Fulfilling the Goals: Fertility of Land and Women

Among these communities, fertility of land and women stand for prosperity. From the forest’s thin soil, an abundance of crops was and is difficult to achieve. Agricultural success depends on human labor to cut into the forest with simple tools each year creating fresh fields. The strength of numerous men was critical for the varied tasks. Women contributed by planting the fields and producing children for labor and future defense.

These village populations were assailed by tropical and foreign diseases, accidents, and local strife. Given the resultant losses, concerns for the fertility of women were acute. Nevertheless, marriages, arranged by elders according to rules relating to kinship ties and gifts of valuable goods, deliberately sidestep sexual desire. Frequently young women were married to older men with means from elsewhere. The young wife would move to the husband’s village to live among his other wives.

At a large festival, guests from other villages were invited to perform one or more of their family masked spirits. Visits of a week or longer offered both men and women opportunities to make their own choice, discreetly, of sexual partner. One such occasion occurs during the festival ritual when small groups of married women enter the dance clearing with a few coins to ask the masked spirit for the blessing of fecundity.

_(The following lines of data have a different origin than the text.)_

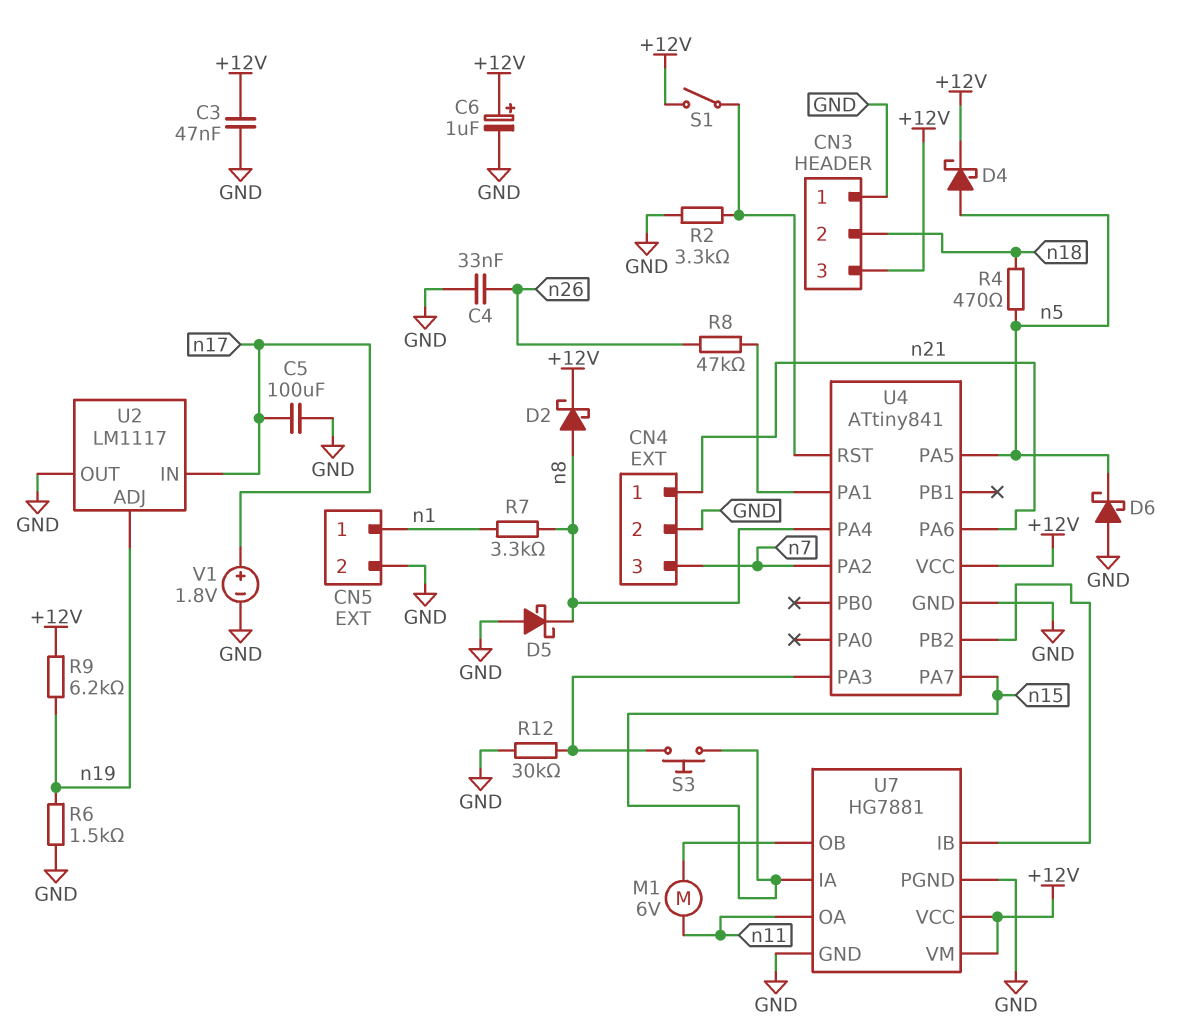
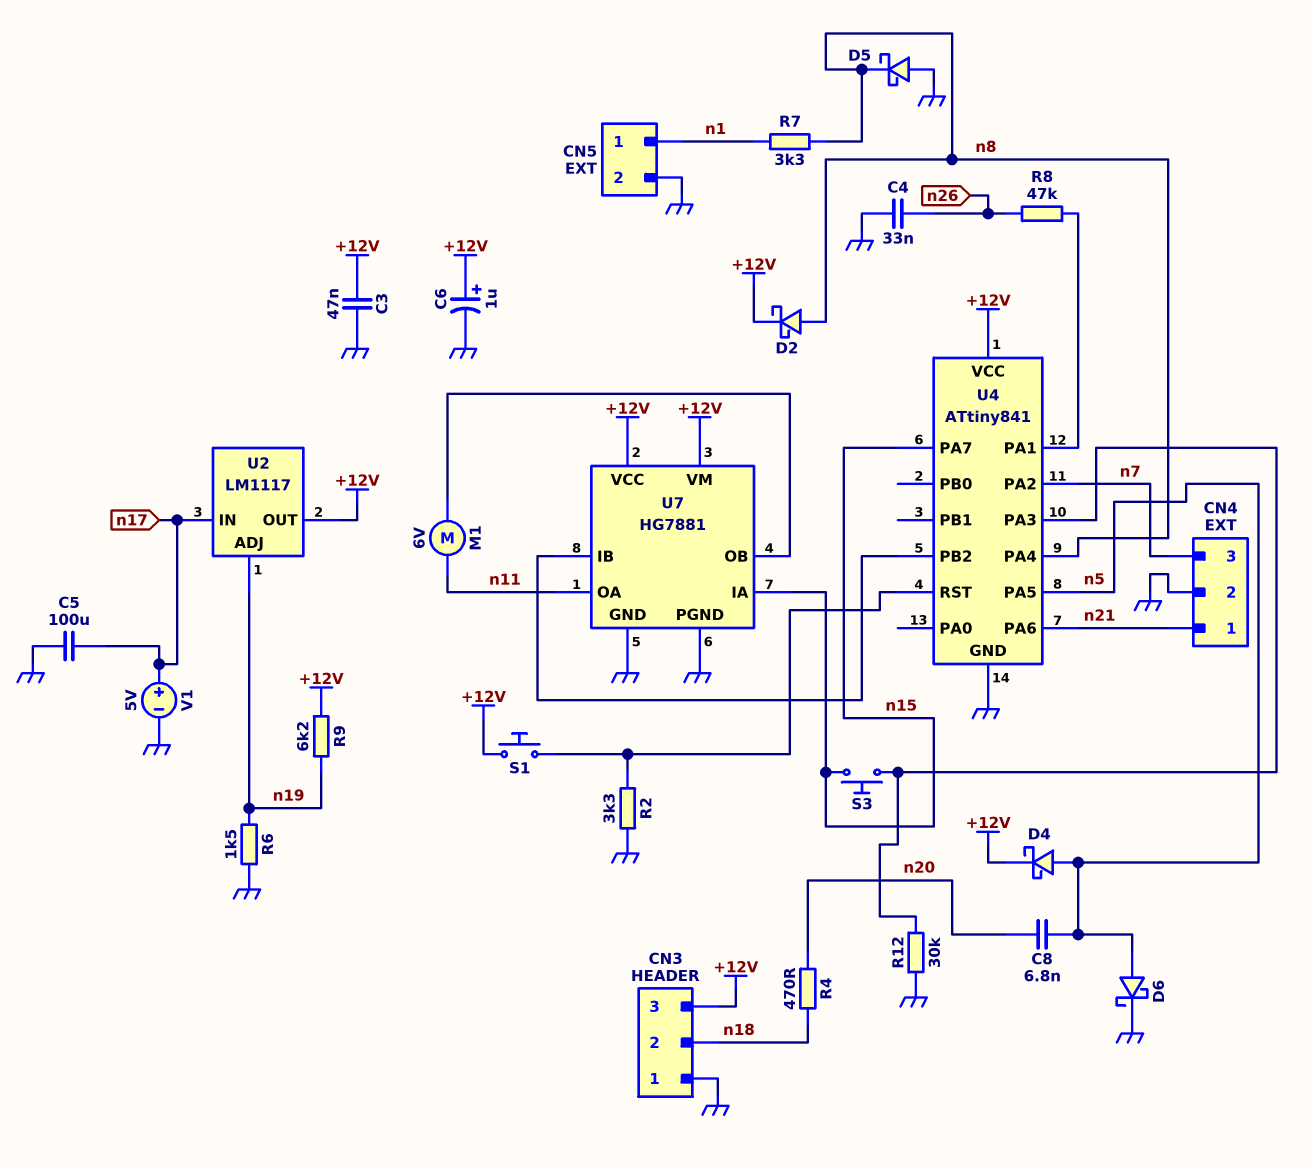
C8: none -> 6.8nF (n5, n20)
D6: schottky (A GND, K n5) -> schottky (A n5, K GND)
R4: 470 (n5, n18) -> 470 (n18, n20)
S1: switch (+12V, U4/RST) -> button (+12V, U4/RST)
U2 pin OUT: GND -> +12V
V1: 1.8V (plus n17, minus GND) -> 5V (plus n17, minus GND)

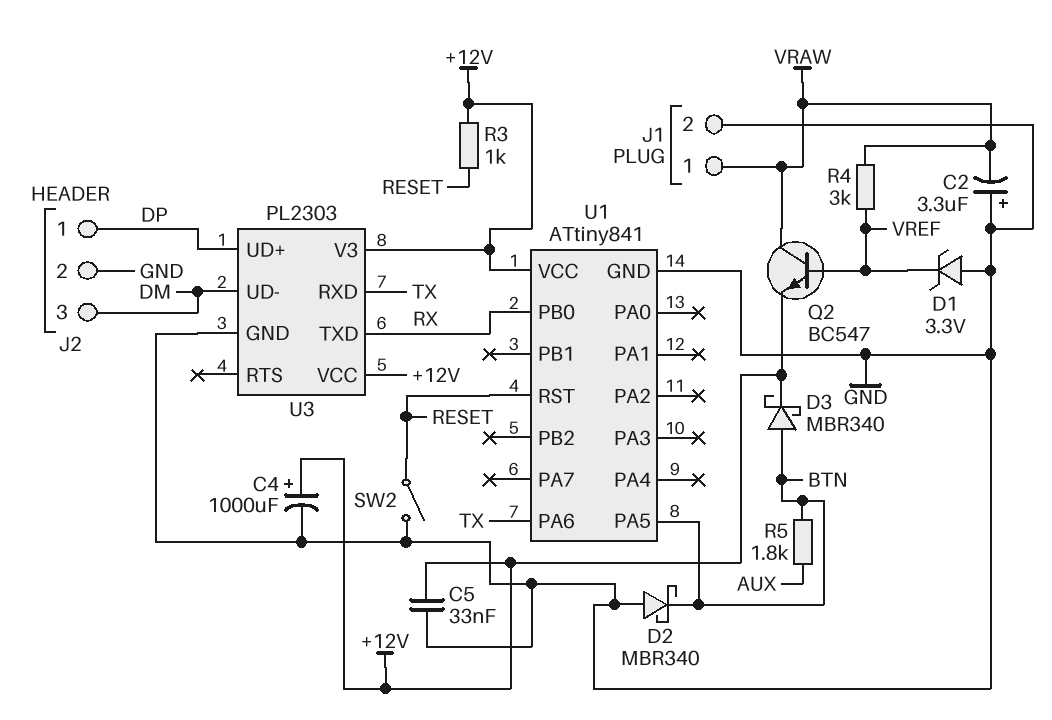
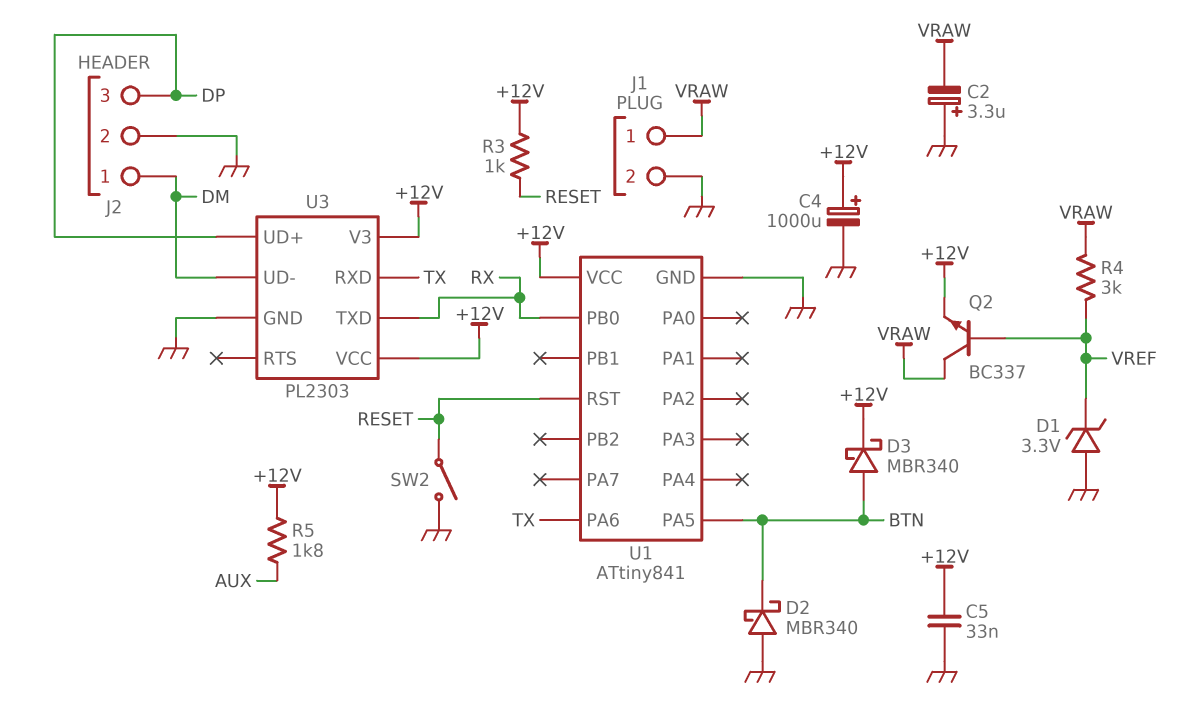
J2 pin 1: DP -> DM
J2 pin 3: DM -> DP
Q2: NPN BC547 (B VREF, C VRAW, E +12V) -> NPN BC337 (B VREF, C VRAW, E +12V)
R5: 1.8k (AUX, BTN) -> 1.8k (+12V, AUX)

Typically the women approach an admired cra van dancer or a graceful, attractive masked singer, who by its seductive manner, imitating the charm and flirtatious style of women, wins female admirers. These maskers (informally called the “adultery spirit”) usually display painted faces, attractive headdresses, and the fine costume of a singer or dancer. While offering her coin gift, a woman may accept a later tryst. The amused and benign attitude of the spectators toward this normally serious kind of moral violation indicates that in this special time period, such lovers, like the festival itself, make positive symbolic assurance of festival goals.

In this complex festival, each age group takes an active part in fostering the wellbeing of the community. It also provides individuals with opportunities to develop talents, social skills, and positions of high regard. It teaches respect for the rules and cooperation, all of which goes a long way toward fulfilling the festivals’ stated community goals.